### AUFGABEN
(1) Welchen Richtwert für die Haltung von Masthähnchen schreibt die Richtlinie laut dem Text zur Hähnchenmast vor?
(2) Gib den Text zur Hähnchenmast wörtlich wieder, beginnend bei den Worten „Diese qualvollen und“ und endend nach „für die Gesundheitsversorgung.“.
(3) Übersetze diesen Satz aus dem Text zur Hähnchenmast ins Englische: „Gestern hat das Europaparlament mit einer großen Mehrheit für bessere Haltungsbedingungen für Mast-Hähnchen gestimmt.“
------ TEXTABSCHNITT
Sven Giegold

Qual-Haltung in der Hähnchen-Mast: Europaparlament fordert bessere Haltung statt mehr Antibiotika

Gestern hat das Europaparlament mit einer großen Mehrheit für bessere Haltungsbedingungen für Mast-Hähnchen gestimmt. In einer fraktionsübergreifenden Resolution fordert das Parlament die EU-Kommission und Mitgliedsländer auf, die Richtlinie zur Haltung von Masthähnchen aus dem Jahren 2007 endlich konsequent umzusetzen. Ein Bericht der EU-Kommission hatte gezeigt, dass immer noch in vielen Betrieben in Europa Hähnchen auf engerem Raum gehalten werden, als der ohnehin schon aus unserer Sicht viel zu hohe Richtwert der Richtlinie von 33 kg/m2 vorschreibt. Dieser Richtwert bedeutet eine “Gesamt-Masse” von 33 kg Mast-Hähnchen auf einer Fläche von nur einem Quadratmeter!

 

Diese qualvollen und untragbaren Haltungsbedingungen führen nicht nur zu schweren Verletzungen und extremem Leid der Tiere, sondern machen sie auch besonders anfällig für Infektionen mit Bakterien. Daher werden auch in großem Maßstab Antibiotika an alle Tiere im Stall gegeben, um die Ausbreitung der Infektionen zu verhindern. Wenn man alle Tiere behandelt um die Ansteckung durch einige wenige erkrankte Tiere zu verhindern, spricht man von einer “metaphylaktischen” Antibiotikagabe. Dieser großflächige Antibiotika-Einsatz befördert die Entstehung von Antibiotika-Resistenzen und führt dazu, dass auch für den medizinischen Einsatz am Menschen immer weniger effektive Antibiotika zu Verfügung stehen. Mit verheerenden Konsequenzen für die Gesundheitsversorgung.
------------
------ AUSZÜGE AUS DATENSÄTZEN
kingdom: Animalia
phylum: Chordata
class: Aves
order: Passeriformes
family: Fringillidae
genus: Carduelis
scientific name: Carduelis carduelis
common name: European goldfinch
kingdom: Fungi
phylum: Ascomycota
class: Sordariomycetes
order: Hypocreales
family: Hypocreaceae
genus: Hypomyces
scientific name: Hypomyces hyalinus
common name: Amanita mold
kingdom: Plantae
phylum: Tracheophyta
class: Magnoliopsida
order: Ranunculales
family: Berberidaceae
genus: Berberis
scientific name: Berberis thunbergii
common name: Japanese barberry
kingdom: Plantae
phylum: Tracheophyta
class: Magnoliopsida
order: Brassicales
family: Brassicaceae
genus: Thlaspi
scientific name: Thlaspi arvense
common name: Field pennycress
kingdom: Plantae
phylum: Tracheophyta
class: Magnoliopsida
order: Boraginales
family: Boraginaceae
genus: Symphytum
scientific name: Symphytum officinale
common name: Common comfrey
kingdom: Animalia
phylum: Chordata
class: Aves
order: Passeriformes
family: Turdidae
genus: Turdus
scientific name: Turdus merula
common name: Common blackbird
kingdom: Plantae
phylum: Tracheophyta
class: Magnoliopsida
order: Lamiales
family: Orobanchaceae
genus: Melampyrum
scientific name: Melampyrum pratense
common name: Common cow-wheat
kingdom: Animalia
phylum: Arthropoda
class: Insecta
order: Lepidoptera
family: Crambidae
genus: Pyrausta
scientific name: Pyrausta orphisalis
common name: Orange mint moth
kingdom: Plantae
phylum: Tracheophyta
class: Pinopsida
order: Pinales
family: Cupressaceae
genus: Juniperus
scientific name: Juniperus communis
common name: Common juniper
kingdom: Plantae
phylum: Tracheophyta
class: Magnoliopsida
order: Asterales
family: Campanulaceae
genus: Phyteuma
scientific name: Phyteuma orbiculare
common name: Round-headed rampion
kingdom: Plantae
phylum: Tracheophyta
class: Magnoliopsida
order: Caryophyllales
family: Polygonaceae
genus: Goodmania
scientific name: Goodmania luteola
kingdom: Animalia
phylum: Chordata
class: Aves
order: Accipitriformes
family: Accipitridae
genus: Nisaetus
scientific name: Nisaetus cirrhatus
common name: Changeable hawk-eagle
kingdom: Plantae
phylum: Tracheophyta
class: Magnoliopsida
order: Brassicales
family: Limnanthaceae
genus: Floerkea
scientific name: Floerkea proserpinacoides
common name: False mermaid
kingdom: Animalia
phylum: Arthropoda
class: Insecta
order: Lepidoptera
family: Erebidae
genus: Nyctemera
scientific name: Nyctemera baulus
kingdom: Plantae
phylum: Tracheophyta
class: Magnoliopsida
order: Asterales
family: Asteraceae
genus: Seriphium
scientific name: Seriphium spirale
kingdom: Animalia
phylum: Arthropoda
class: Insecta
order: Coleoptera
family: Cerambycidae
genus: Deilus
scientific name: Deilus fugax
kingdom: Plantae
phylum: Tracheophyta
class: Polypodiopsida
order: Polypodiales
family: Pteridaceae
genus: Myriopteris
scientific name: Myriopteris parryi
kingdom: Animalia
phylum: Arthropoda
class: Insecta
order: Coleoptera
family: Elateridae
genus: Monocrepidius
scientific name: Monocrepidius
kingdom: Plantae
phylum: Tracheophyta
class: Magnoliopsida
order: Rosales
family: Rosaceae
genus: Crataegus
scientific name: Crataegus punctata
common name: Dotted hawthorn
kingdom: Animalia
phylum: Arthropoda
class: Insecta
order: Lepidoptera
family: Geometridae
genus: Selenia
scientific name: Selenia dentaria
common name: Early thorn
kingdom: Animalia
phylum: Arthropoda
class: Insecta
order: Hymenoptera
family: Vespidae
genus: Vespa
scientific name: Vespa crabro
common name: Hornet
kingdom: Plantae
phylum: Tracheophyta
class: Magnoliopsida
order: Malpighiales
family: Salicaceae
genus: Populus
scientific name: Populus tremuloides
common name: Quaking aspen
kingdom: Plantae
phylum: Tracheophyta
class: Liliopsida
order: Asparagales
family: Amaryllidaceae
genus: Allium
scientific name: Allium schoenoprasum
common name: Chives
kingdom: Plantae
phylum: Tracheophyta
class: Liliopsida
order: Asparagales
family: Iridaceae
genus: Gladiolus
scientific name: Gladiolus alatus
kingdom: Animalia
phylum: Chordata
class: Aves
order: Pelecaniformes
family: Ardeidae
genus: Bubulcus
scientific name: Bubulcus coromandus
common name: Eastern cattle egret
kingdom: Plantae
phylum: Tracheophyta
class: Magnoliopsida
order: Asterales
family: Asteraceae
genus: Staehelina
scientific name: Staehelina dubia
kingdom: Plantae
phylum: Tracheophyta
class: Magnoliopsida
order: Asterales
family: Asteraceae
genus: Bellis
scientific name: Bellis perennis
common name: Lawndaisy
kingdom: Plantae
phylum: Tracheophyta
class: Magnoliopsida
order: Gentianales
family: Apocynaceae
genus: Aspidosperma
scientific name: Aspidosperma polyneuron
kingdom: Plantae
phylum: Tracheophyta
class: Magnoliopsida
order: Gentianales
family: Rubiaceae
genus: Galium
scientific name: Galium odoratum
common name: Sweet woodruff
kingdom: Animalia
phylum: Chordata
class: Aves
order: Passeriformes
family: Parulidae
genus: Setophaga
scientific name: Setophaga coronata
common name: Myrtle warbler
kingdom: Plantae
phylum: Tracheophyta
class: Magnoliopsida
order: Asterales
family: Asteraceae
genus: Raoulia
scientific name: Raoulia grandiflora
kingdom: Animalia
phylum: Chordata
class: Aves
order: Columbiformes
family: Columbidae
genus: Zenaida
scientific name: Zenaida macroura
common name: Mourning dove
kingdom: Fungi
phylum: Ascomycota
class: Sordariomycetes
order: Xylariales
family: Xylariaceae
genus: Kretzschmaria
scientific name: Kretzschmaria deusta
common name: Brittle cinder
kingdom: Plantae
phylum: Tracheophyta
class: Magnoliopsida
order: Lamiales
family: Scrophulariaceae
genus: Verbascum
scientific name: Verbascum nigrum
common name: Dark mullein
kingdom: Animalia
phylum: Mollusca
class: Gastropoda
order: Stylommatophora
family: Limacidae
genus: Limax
------------
### ANTWORTEN DER REIHE NACH
(1) 33 kg/m2

(2)
Diese qualvollen und untragbaren Haltungsbedingungen führen nicht nur zu schweren Verletzungen und extremem Leid der Tiere, sondern machen sie auch besonders anfällig für Infektionen mit Bakterien. Daher werden auch in großem Maßstab Antibiotika an alle Tiere im Stall gegeben, um die Ausbreitung der Infektionen zu verhindern. Wenn man alle Tiere behandelt um die Ansteckung durch einige wenige erkrankte Tiere zu verhindern, spricht man von einer “metaphylaktischen” Antibiotikagabe. Dieser großflächige Antibiotika-Einsatz befördert die Entstehung von Antibiotika-Resistenzen und führt dazu, dass auch für den medizinischen Einsatz am Menschen immer weniger effektive Antibiotika zu Verfügung stehen. Mit verheerenden Konsequenzen für die Gesundheitsversorgung.

(3) Yesterday the European Parliament voted by a large majority for better housing conditions for broiler chickens.